For Play Mode responsiveness, move HTTP work off the main thread with Task.Run + a thread-safe queue consumed in Update, or use a DownloadHandlerScript that parses NDJSON as bytes arrive.

Step 4 — Health-check on startup (Process allowed here only)

One-shot check before enabling the LLM path:

bool OllamaReachable()
{
    using var req = UnityWebRequest.Get("http://127.0.0.1:11434/api/tags");
    req.timeout = 2;
    req.SendWebRequest();
    while (!req.isDone) { }
    return req.result == UnityWebRequest.Result.Success;
}

If false: skip Ollama, log once, route to Ink/Yarn/canned fallback immediately.

Step 5 — Remove anti-patterns from old tutorials

Anti-pattern	Replace with
`ollama run` + `ReadLine()` loop	`POST /api/chat` + NDJSON
`WaitForExit()` before reading stdout	HTTP request lifetime
New `Process` per NPC line	Single daemon + HTTP keep-alive
Blocking main thread on I/O	Coroutine / async + timeout

Verification checklist

[ ] curl http://127.0.0.1:11434/api/tags succeeds on the QA machine.
[ ] First streamed token arrives within 600 ms of SendWebRequest (same LAN, warm model).
[ ] Editor stays interactive while tokens append (no multi-second freeze).
[ ] Killing ollama.exe disables the LLM branch and plays canned lines within one frame budget.
[ ] No hung ollama child processes left after exiting Play Mode (Task Manager clean).

Prevention

Health-check on boot; set llm_local_enabled = false when tags endpoint fails.
Cache last-good NPC response keyed by (npc_id, prompt_seed_hash) for the session.
Timeout every HTTP call (2 s connect, 30 s total per line) and fall back to deterministic dialogue.
Document “Ollama must be running before Play” in README — do not auto-spawn from Unity in production builds unless you ship the installer.
CI: optional headless smoke against /api/tags on build agents that run dialogue integration tests.

Troubleshooting table

Symptom	Likely cause	Fix
Hang on first `ReadLine()`	CLI stdout buffering	Switch to HTTP `/api/chat`
Immediate `connection refused`	Daemon not running	`ollama serve` / tray app; health-check gate
Works in Editor, fails in build	Stripped `UnityWebRequest` or HTTP blocked	Allow localhost in firewall; test player build
Empty response, no error	Wrong model tag	`ollama pull llama3.1:8b`; match `model` string
Child `ollama.exe` blocked	AppLocker / AV	Whitelist path; use HTTP to existing service
Slow first token only	Cold model load	Pre-warm with tiny prompt at scene load

Frequently asked questions

Q: Can I keep Process for anything?

A: Yes — one-shot health probes (ollama list exit code) are fine. Do not stream dialogue through stdout.

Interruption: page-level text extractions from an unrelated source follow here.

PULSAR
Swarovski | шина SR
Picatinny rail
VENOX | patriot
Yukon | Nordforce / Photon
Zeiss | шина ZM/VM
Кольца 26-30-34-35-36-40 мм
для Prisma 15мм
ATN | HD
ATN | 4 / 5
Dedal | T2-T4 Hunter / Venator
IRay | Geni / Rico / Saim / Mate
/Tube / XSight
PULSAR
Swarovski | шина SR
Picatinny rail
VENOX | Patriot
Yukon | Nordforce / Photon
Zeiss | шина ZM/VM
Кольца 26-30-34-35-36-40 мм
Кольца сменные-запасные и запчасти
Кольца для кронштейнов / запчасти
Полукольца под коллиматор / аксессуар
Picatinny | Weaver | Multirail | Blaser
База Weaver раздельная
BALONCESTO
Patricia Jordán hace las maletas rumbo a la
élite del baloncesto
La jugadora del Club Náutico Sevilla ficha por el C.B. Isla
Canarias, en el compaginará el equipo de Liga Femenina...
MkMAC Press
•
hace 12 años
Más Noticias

Q: Does this apply to Godot or Unreal?

A: Same root cause: use the HTTP API, not CLI redirect. Godot: HTTPRequest with stream buffer; Unreal: FHttpModule.

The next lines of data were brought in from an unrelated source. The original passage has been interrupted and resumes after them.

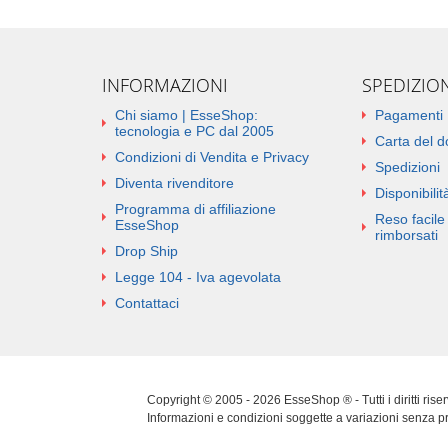
INFORMAZIONI
SPEDIZIO
Chi siamo | EsseShop:
Pagamenti
tecnologia e PC dal 2005
Carta del 
Condizioni di Vendita e Privacy
Spedizioni
Diventa rivenditore
Disponibilità
Programma di affiliazione
Reso facile 
EsseShop
rimborsati
Drop Ship
Legge 104 - Iva agevolata
Contattaci
Copyright © 2005 - 2026 EsseShop ® - Tutti i diritti ris
Informazioni e condizioni soggette a variazioni senza p
Cookie Policy
|
Privacy Policy
|
Sitemap
|
Aggiorna pref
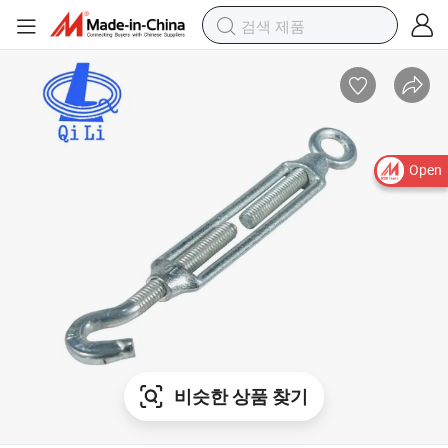
Open
비슷한 상품 찾기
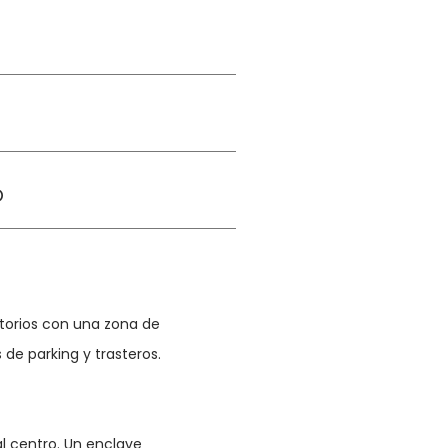
o
orios con una zona de 
 de parking y trasteros.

Q: Should Unity ship Ollama with the game?

A: Most PC indies document “install Ollama separately” for dev fallback. Shipping the runtime is a distribution/licensing choice — still use HTTP to 127.0.0.1, not Process pipes.

Q: First token still slow after HTTP fix?

A: Warm the model at scene start with a 1-token prompt; quantize to a smaller GGUF for festival laptops.